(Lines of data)
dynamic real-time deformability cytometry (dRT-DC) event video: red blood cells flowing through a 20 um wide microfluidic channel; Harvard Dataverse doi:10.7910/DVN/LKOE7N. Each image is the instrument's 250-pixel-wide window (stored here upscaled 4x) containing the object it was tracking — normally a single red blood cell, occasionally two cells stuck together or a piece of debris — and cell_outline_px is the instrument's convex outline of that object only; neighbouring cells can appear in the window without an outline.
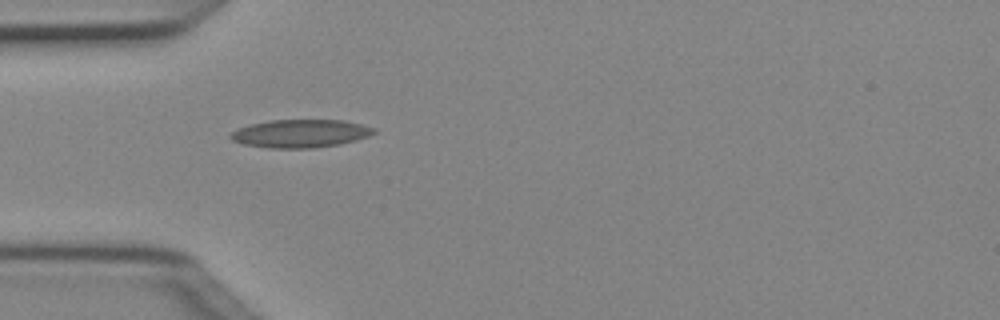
{"species": "Egyptian fruit bat (a non-hibernating species)", "species_latin": "Rousettus aegyptiacus", "temperature_condition": "cold", "stored_images_in_passage": 1, "camera_frame_rate_fps": 3000, "um_per_image_px": 0.085, "animal": {"sex": "female"}, "frame": {"image": 1, "passage_image": 1, "time_ms": 0.0, "image_size_px": [1000, 320], "cell_outline_px": [[376, 132], [368, 136], [356, 140], [340, 144], [312, 148], [268, 148], [244, 144], [232, 140], [228, 136], [236, 128], [268, 120], [344, 120], [376, 128]], "centroid_in_image_um": [25.53, 11.35], "position_along_channel_um": 59.5, "area_um2": 23.47}}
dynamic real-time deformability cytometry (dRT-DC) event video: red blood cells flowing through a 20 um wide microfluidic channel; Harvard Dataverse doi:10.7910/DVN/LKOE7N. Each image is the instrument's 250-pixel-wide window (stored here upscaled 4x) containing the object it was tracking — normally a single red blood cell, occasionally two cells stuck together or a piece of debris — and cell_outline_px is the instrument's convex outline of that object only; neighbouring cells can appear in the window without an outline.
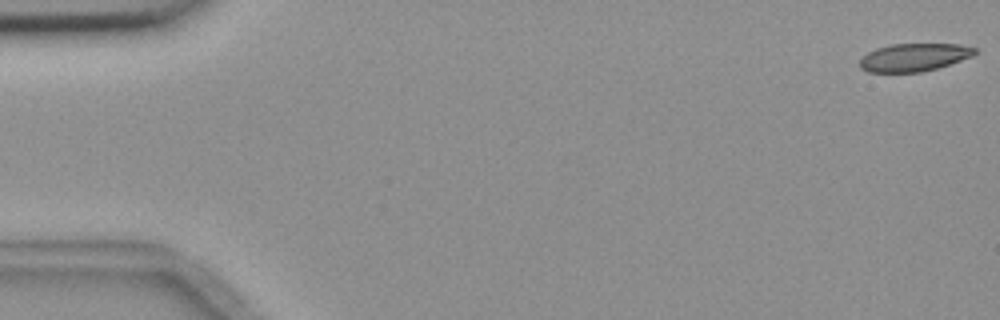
{"species": "common noctule bat (a hibernating species)", "species_latin": "Nyctalus noctula", "temperature_condition": "room temperature", "stored_images_in_passage": 10, "camera_frame_rate_fps": 3000, "um_per_image_px": 0.085, "animal": {"sex": "female", "body_mass_g": 18.4}, "frame": {"image": 1, "passage_image": 1, "time_ms": 0.0, "image_size_px": [1000, 320], "cell_outline_px": [[976, 52], [972, 56], [936, 68], [920, 72], [868, 72], [860, 68], [860, 60], [868, 52], [876, 48], [892, 44], [960, 44], [976, 48]], "centroid_in_image_um": [77.67, 4.87], "position_along_channel_um": 7.3, "area_um2": 18.5}}
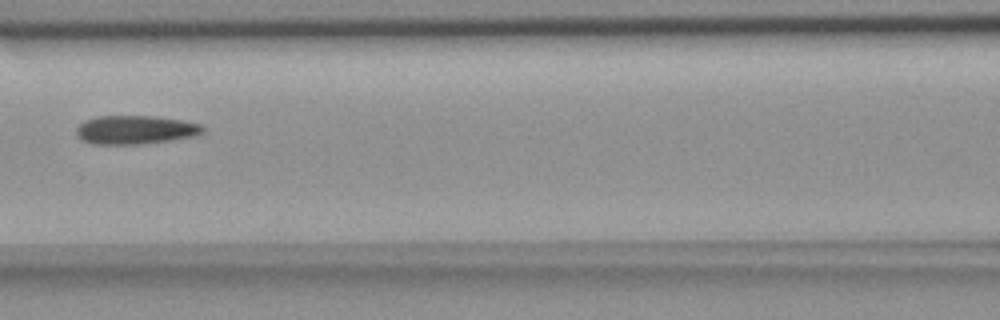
{"frame": {"image": 2, "passage_image": 7, "time_ms": 8.0, "image_size_px": [1000, 320], "cell_outline_px": [[204, 132], [196, 136], [140, 144], [92, 144], [80, 140], [76, 132], [76, 128], [84, 120], [96, 116], [156, 116], [180, 120], [200, 124], [204, 128]], "centroid_in_image_um": [11.47, 11.03], "position_along_channel_um": 155.1, "area_um2": 21.15}}
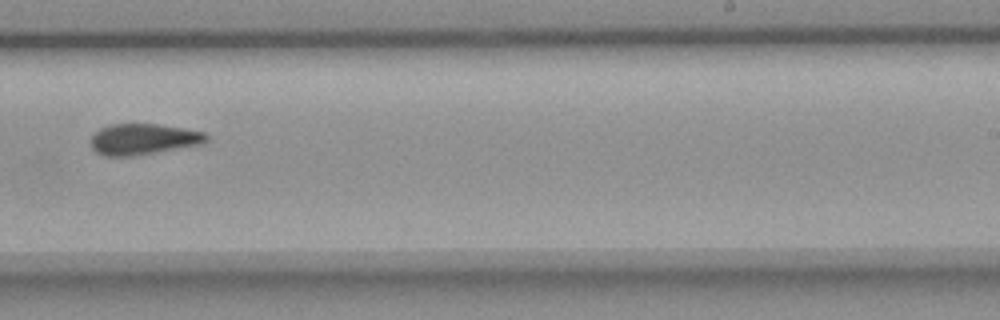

WHAT IS ASKED:
Output all of the entries verbatim, leaving out any images.

REPLY:
dynamic real-time deformability cytometry (dRT-DC) event video: red blood cells flowing through a 20 um wide microfluidic channel; Harvard Dataverse doi:10.7910/DVN/LKOE7N. Each image is the instrument's 250-pixel-wide window (stored here upscaled 4x) containing the object it was tracking — normally a single red blood cell, occasionally two cells stuck together or a piece of debris — and cell_outline_px is the instrument's convex outline of that object only; neighbouring cells can appear in the window without an outline.
{"species": "Egyptian fruit bat (a non-hibernating species)", "species_latin": "Rousettus aegyptiacus", "temperature_condition": "cold", "stored_images_in_passage": 1, "camera_frame_rate_fps": 3000, "um_per_image_px": 0.085, "animal": {"sex": "female"}, "frame": {"image": 1, "passage_image": 1, "time_ms": 0.0, "image_size_px": [1000, 320], "cell_outline_px": [[376, 132], [368, 136], [356, 140], [340, 144], [312, 148], [268, 148], [244, 144], [232, 140], [228, 136], [236, 128], [268, 120], [344, 120], [376, 128]], "centroid_in_image_um": [25.53, 11.35], "position_along_channel_um": 59.5, "area_um2": 23.47}}
dynamic real-time deformability cytometry (dRT-DC) event video: red blood cells flowing through a 20 um wide microfluidic channel; Harvard Dataverse doi:10.7910/DVN/LKOE7N. Each image is the instrument's 250-pixel-wide window (stored here upscaled 4x) containing the object it was tracking — normally a single red blood cell, occasionally two cells stuck together or a piece of debris — and cell_outline_px is the instrument's convex outline of that object only; neighbouring cells can appear in the window without an outline.
{"species": "common noctule bat (a hibernating species)", "species_latin": "Nyctalus noctula", "temperature_condition": "room temperature", "stored_images_in_passage": 10, "camera_frame_rate_fps": 3000, "um_per_image_px": 0.085, "animal": {"sex": "female", "body_mass_g": 18.4}, "frame": {"image": 1, "passage_image": 1, "time_ms": 0.0, "image_size_px": [1000, 320], "cell_outline_px": [[976, 52], [972, 56], [936, 68], [920, 72], [868, 72], [860, 68], [860, 60], [868, 52], [876, 48], [892, 44], [960, 44], [976, 48]], "centroid_in_image_um": [77.67, 4.87], "position_along_channel_um": 7.3, "area_um2": 18.5}}
{"frame": {"image": 2, "passage_image": 7, "time_ms": 8.0, "image_size_px": [1000, 320], "cell_outline_px": [[204, 132], [196, 136], [140, 144], [92, 144], [80, 140], [76, 132], [76, 128], [84, 120], [96, 116], [156, 116], [180, 120], [200, 124], [204, 128]], "centroid_in_image_um": [11.47, 11.03], "position_along_channel_um": 155.1, "area_um2": 21.15}}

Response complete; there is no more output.